Cloud Computing Governance Framework – Governance Concepts
This appendix looks at key governance concepts that drive the interactions.
Before discussing individual interactions it is worthwhile reviewing how governance principles and the core governance processes are expected to influence governed processes. While some of this may initially seem to be stating the obvious, much of governance is focused on making sure that the obvious is not being overlooked – and recognizes that what is obvious to one person may not be obvious to another.
Considering the broad generalization that governance helps ensure that we are “doing the right things right”, it quickly becomes clear that we need to have a way to decide upon (have an appropriate party make a decision) and express (put that decision in an appropriate form) what a “right thing” is. It also becomes clear that if we expect to have things done the right way, we cannot keep what a “right thing” is secret – it needs to be communicated. Things can be communicated in a variety of ways, but however it is done, the communication needs to reach those who need it when they need it, in a form that encourages it to be efficiently consumed and used, and that it will be recognized and trusted as correct, current, and authoritative. The governance communication process has the responsibility of making sure that important information comes from a source that has the authority to make the decisions reflected in that information, is made available to consumers of that information in an agreed way, and is held in an agreed location for information of its type.

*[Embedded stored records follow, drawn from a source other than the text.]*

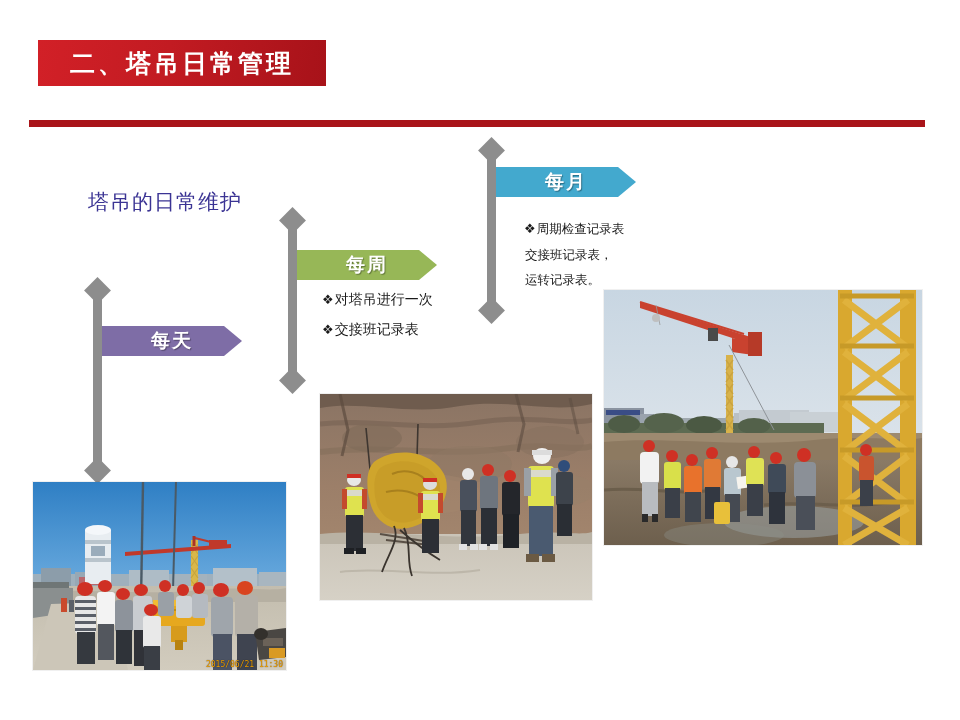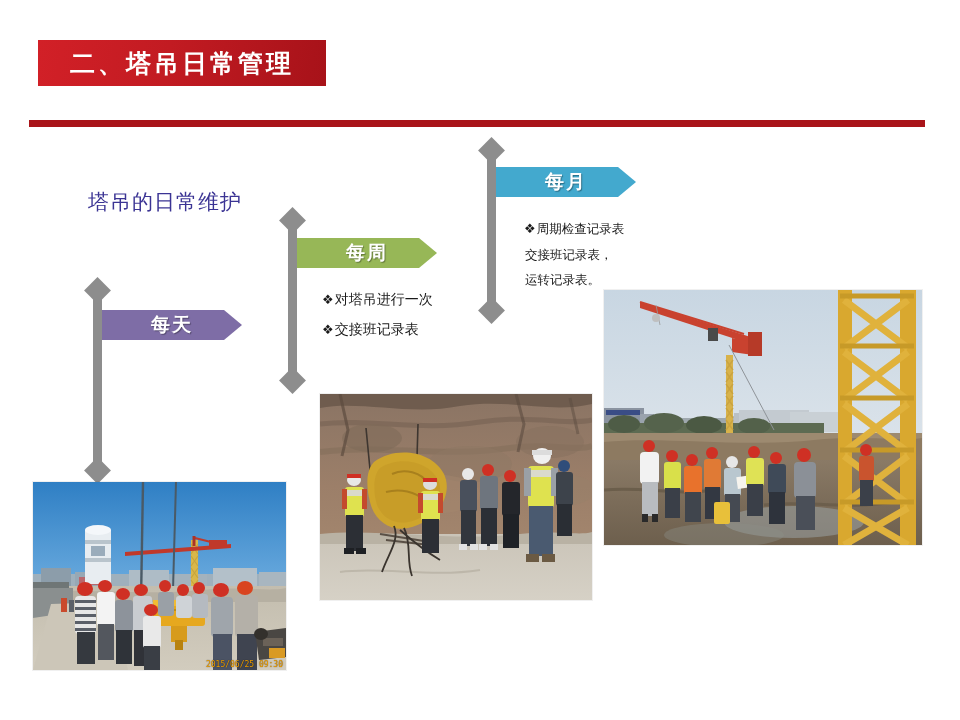"每周" div.flag { top: 18px -> 30px }
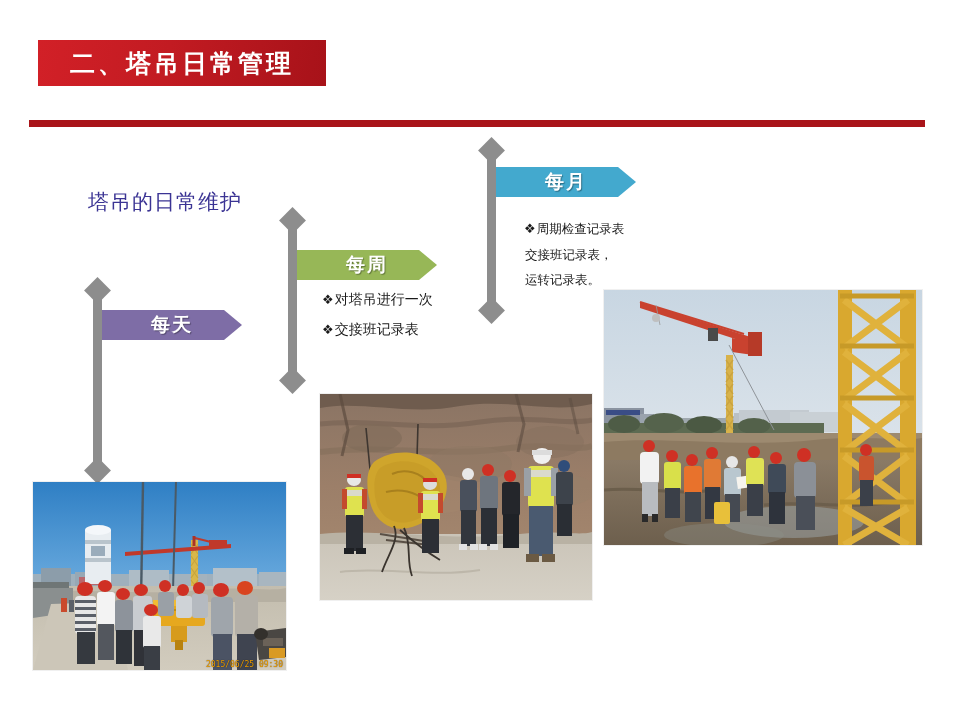"每天" div.flag { top: 20px -> 36px }
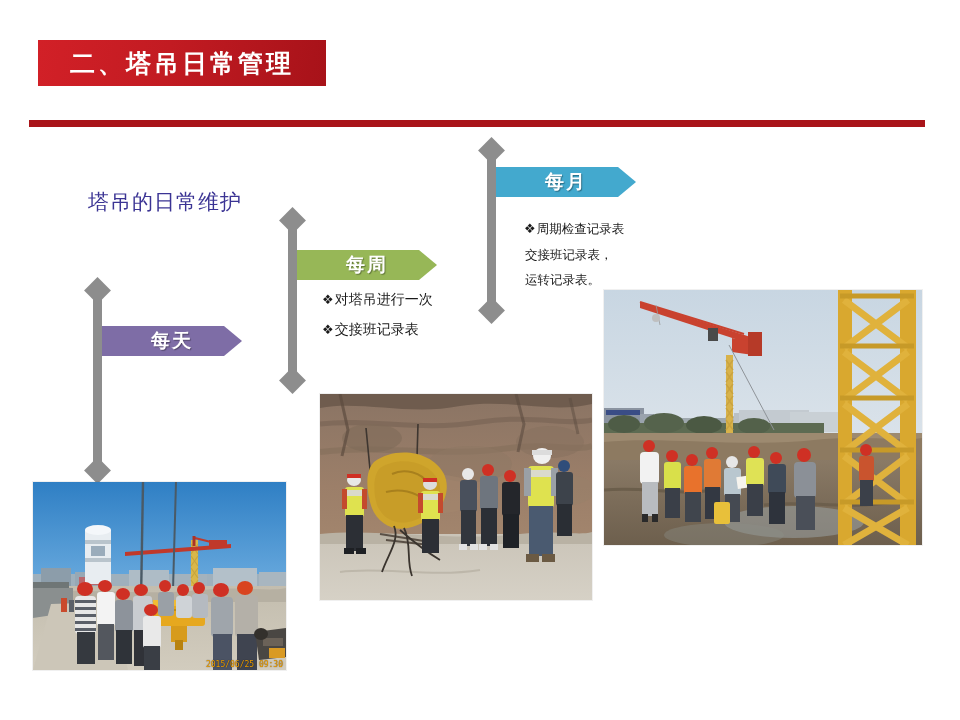"2015/06/25 09:30" div.photo-stamp { text: 2015/06/25 09:30 -> 2015/06/21 11:30 }
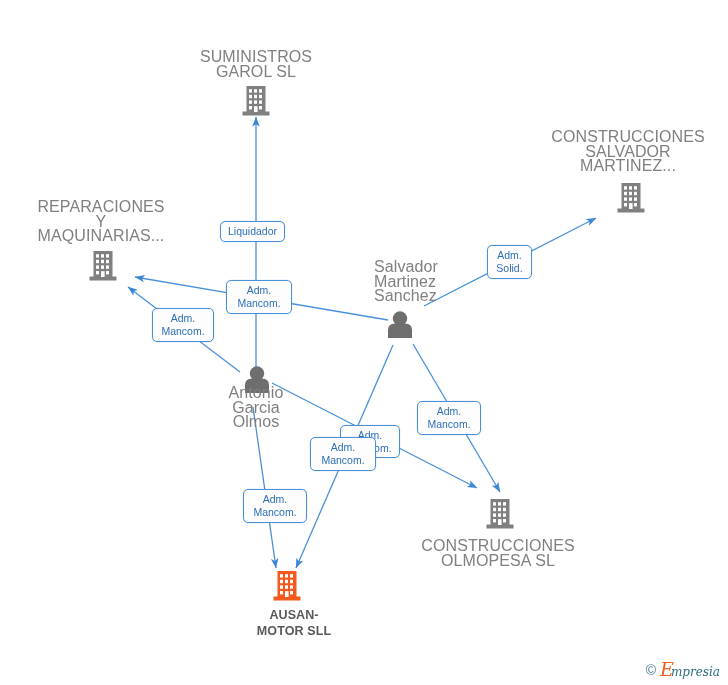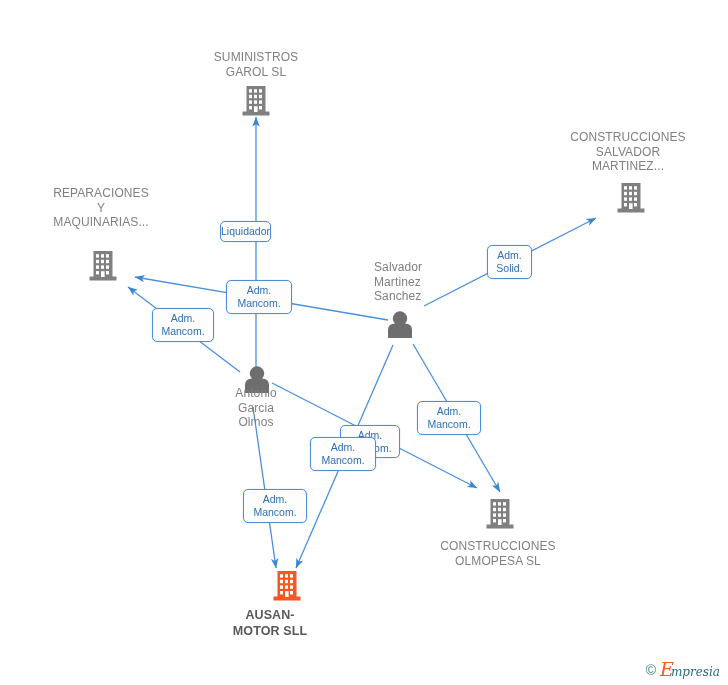"SUMINISTROS" .node-label { font-size: 12px -> 16px }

Thinking about the question “how do we know”, it becomes clear that just saying that something “should be so” does not guarantee that it will actually be so. To be sure that governed processes are actually doing the “right thing”, even after that “right thing” has been communicated, the governance compliance process provides a way to verify that what we expect to be happening really is happening. The communication process offers a governed process the opportunity to do the right thing and the compliance process confirms that the right thing is actually being done. From that it follows that compliance process checkpoint reviews should be based on what the communication process has communicated, and likewise the communication process needs to be sure it is doing as much as it can to ensure that a governed process has the information it needs to be in compliance.
For governance to be effective it needs to operate as more than a rigid “just say no” system. The governance compliance process seeks to ensure conformity with things like policies, processes, standards, and guidelines that have been determined in advance, by parties with agreed authority and decision rights, to be appropriate for a governed process to operate with. Compliance is expected to “say no” when it finds that whatever has been defined as a “right thing” is not being done in the way that it has been defined and communicated. Knowing that things can change over time, and that some new or unanticipated circumstance or requirement can emerge, the governance disposition process provides some elasticity and adaptability so that a “no” answer from compliance can be reviewed by an agreed higher-level authority in light of special or changing circumstances. Disposition looks at special or changing circumstances and reapplies core principles to policies, standards, and guidelines to see if there is reason to allow an exception to the usual rule. Besides providing an adaptability and innovation safety valve to avoid overly rigid compliance, the disposition process can also help identify new emerging conditions that signal the need to revise the definition of what a “right thing” is.
Both governance processes and governed processes create results that others may need to be aware of. The governance communication process needs to ensure that processes know how that works, what information the process is responsible for communicating, and the form that information should be in, and where the information should be placed.
In short, if governance has done its job right, it will make sure that:
- A decision about what a right thing is has been made by those with the right to make that decision.
- The description of a right thing is captured in an authoritative form that can be communicated.
- Governed processes have a fair chance of succeeding by being informed about how authoritative communication happens, what the governed process needs to be informed about, and where to find the information.
- Governed processes are checked to be sure they are following the rules.
- Things do not grind to a halt when something new or unexpected arises.
The net effect on governed processes should be that by being better informed about what the right thing is, they should be able to do that more naturally and consistently, that an independent third party will help the process be more successful by making sure it is doing things the right way, and that they can see as many green lights as possible by removing uncertainty about how to handle new or unexpected circumstances.